Buss started preparing for this day 10 years ago, bringing his son, Jim, into the basketball operation, alongside Jeanie, the long-time head of the business side.
Always thrifty except when he was lavishing money on stars, Buss became more so, building up his fortune to pay the huge estate tax so his kids could afford to keep the team he bought for $20 million, which Forbes recently projected at over $1 billion. Before the 2011 lockout, he laid off almost his entire basketball operation, all the way up to assistant GM Ronnie Lester, who had led them to Andrew Bynum.
By 2004, when Phil Jackson’s contract was allowed to run out, Jim had a say in picking the new coach, Rudy Tomjanovich, who fled in January, leaving a giant, five-year, $30 million contract behind.
By 2011, when Jackson left again, after leading them to two more titles, it was Jim who picked Mike Brown.

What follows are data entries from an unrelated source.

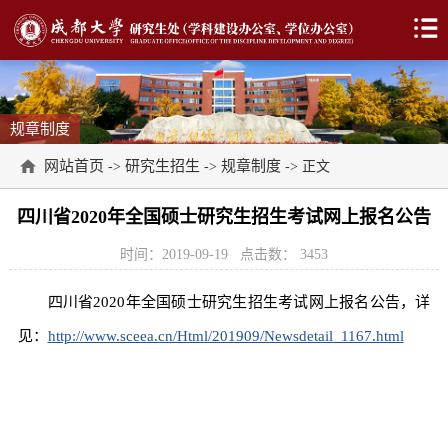
规章制度
网站首页
研究生招生
规章制度
->
->
-> 正文
四川省2020年全国硕士研究生招生考试网上报名公告
时间：2019-09-19
点击数：
3453
四川省2020年全国硕士研究生招生考试网上报名公告，详
见：
http://www.sceea.cn/Html/201909/Newsdetail_1167.html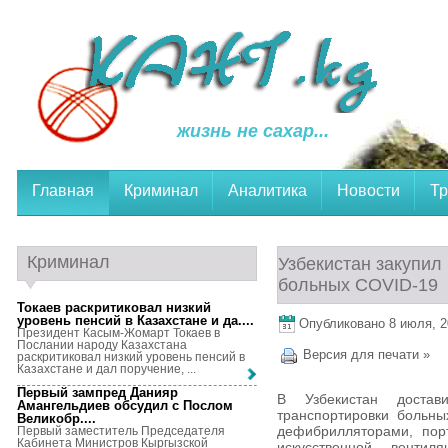
жизнь не сахар...
Главная
Криминал
Аналитика
Новости
Тр
Криминал
Узбекистан закупил
больных COVID-19
Токаев раскритиковал низкий
уровень пенсий в Казахстане и да...
.
Опубликовано 8 июля, 20
Президент Касым-Жомарт Токаев в
Послании народу Казахстана
Версия для печати »
раскритиковал низкий уровень пенсий в
Казахстане и дал поручение, ...
Первый зампред Данияр
В Узбекистан доста
Амангельдиев обсудил с Послом
транспортировки больн
Великобр...
.
дефибрилляторами, пор
Первый заместитель Председателя
Кабинета Министров Кыргызской
искусственной венти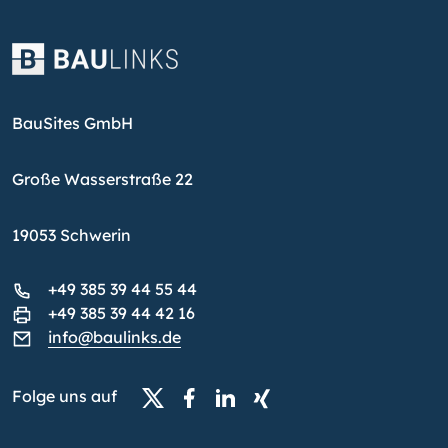
BauSites GmbH
Große Wasserstraße 22
19053 Schwerin
+49 385 39 44 55 44
+49 385 39 44 42 16
info@baulinks.de
Folge uns auf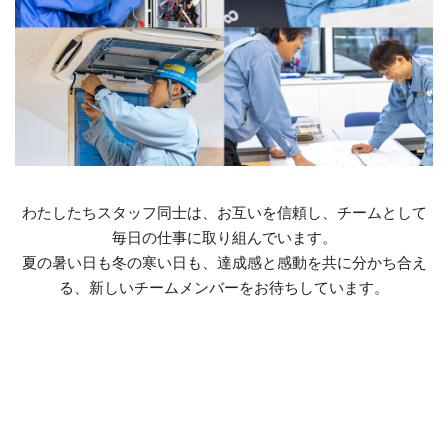
わたしたちスタッフ同士は、お互いを信頼し、チームとして
毎日の仕事に取り組んでいます。
夏の暑い日も冬の寒い日も、達成感と感動を共に分かち合え
る、新しいチームメンバーをお待ちしています。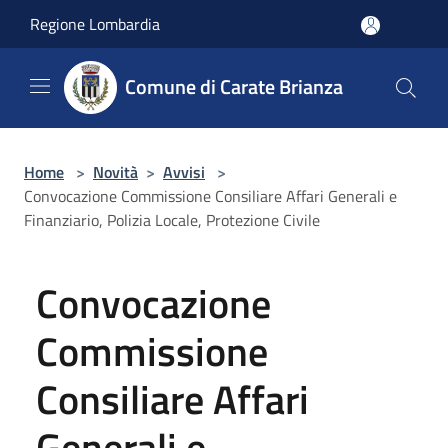
Salta al contenuto principale
Regione Lombardia
Comune di Carate Brianza
Home
>
Novità
>
Avvisi
>
Convocazione Commissione Consiliare Affari Generali e
Finanziario, Polizia Locale, Protezione Civile
Convocazione
Commissione
Consiliare Affari
Generali e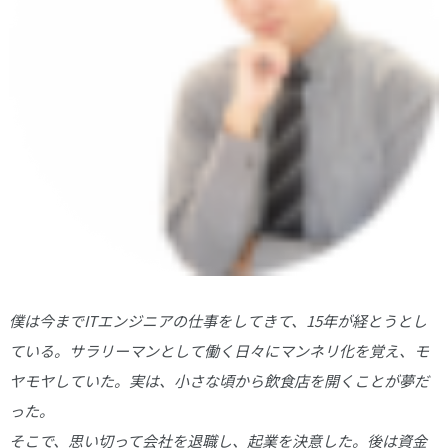
僕は今までITエンジニアの仕事をしてきて、15年が経とうとし
ている。サラリーマンとして働く日々にマンネリ化を覚え、モ
ヤモヤしていた。実は、小さな頃から飲食店を開くことが夢だ
った。
そこで、思い切って会社を退職し、起業を決意した。後は資金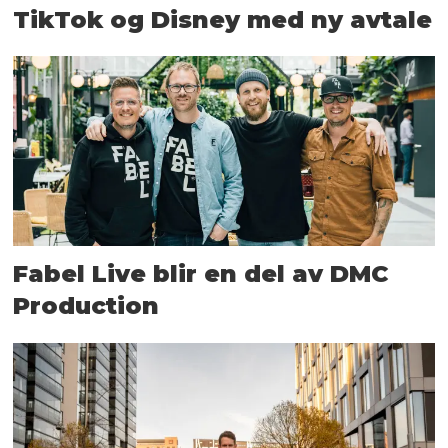
TikTok og Disney med ny avtale
Fabel Live blir en del av DMC
Production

Brown lasted one season plus five games, or not much longer than Rudy T.
Right along, Lakers fans have viewed Jerry’s announcement of Jim’s increasing involvement as if he were Jed Clampett, turning the Beverly Hillbillies over to second cousin Jethro.
Actually, Jim had a 10-year apprenticeship, going from a brash young man who said 10 guys in a bar could draft as well as NBA people, to one who has – seemingly – learned to trust the professionals.
If Brown’s hire was unpopular, it wasn’t outrageous. Jim got his name on a list from Mitch Kupchak. With West, a Golden State consultant, high on him, Brown was the Warriors’ first choice until the Lakers jumped in.
The Mike D’Antoni hire, a PR disaster, wasn’t Jim, even if he was blamed all over talk radio. It was his father’s last-minute call not to bring back Jackson again, a fact agreed upon by Laker sources, D’Antoni sources and Jackson sources.
Kupchak later acknowledged that their offensive style was a factor, with Jerry Buss intent on returning to Showtime (he thought) rather than playing slow under Jackson.
There’s also a theory that Jerry feared if he was no longer around, Phil and Jeannie would dominate Jim.
When the Lakers tumbled to 34-48 in the first season without Shaq, 2004-05, I wrote that Kupchak was in over his head – but that West would have been, too, in the same situation.
The Lakers climbed out of the black hole to win titles in, proving their greatness anew. That was their genius: As madcap as they were – where else did the coach live with the owner’s daughter? – they were amazingly functional.
It had been one thing for Buss to place so much trust in West, whom he idolized, but another with the low-key Kupchak.
Nevertheless, with Kupchak under fire in the spring of 2005, when a season ticket holder at a “town meeting” asked him to his face to resign, he took Jim to watch Bynum at the pre-draft camp in Chicago.
Jim then convinced his father to draft a high school kid – which turned out to be the first step in their improbable return.
Similarly, Jim Buss is in over his head – but for the past three seasons, Jerry has been, too.
Forget this season, which looks like it has a great chance to end out of the playoffs, or after one round of playoffs.
Aside from a roster full of guys who can’t play D’Antoni’s offense, the Lakers have two basic problems:
1. Dwight Howard may leave.
2. Dwight may stay but never again be Dwight Howard physically, or coachable enough to excel in D’Antoni’s offense, as is he isn’t now.
In either case, there’s a way out, if the Lakers remain the Lakers, upstairs, at least if they can’t on the floor.
Long since established as the NBA stars’ destination of choice, Buss leaves a colossus with vast resources, starting a 25-year, $3.6 billion local deal with Time Warner, with all the team’s salaries except Steve Nash’s expiring after next season, affording room to maneuver.
Of course, between now and the summer of 2014, Laker fans are really going to miss Jerry Buss and the way they were.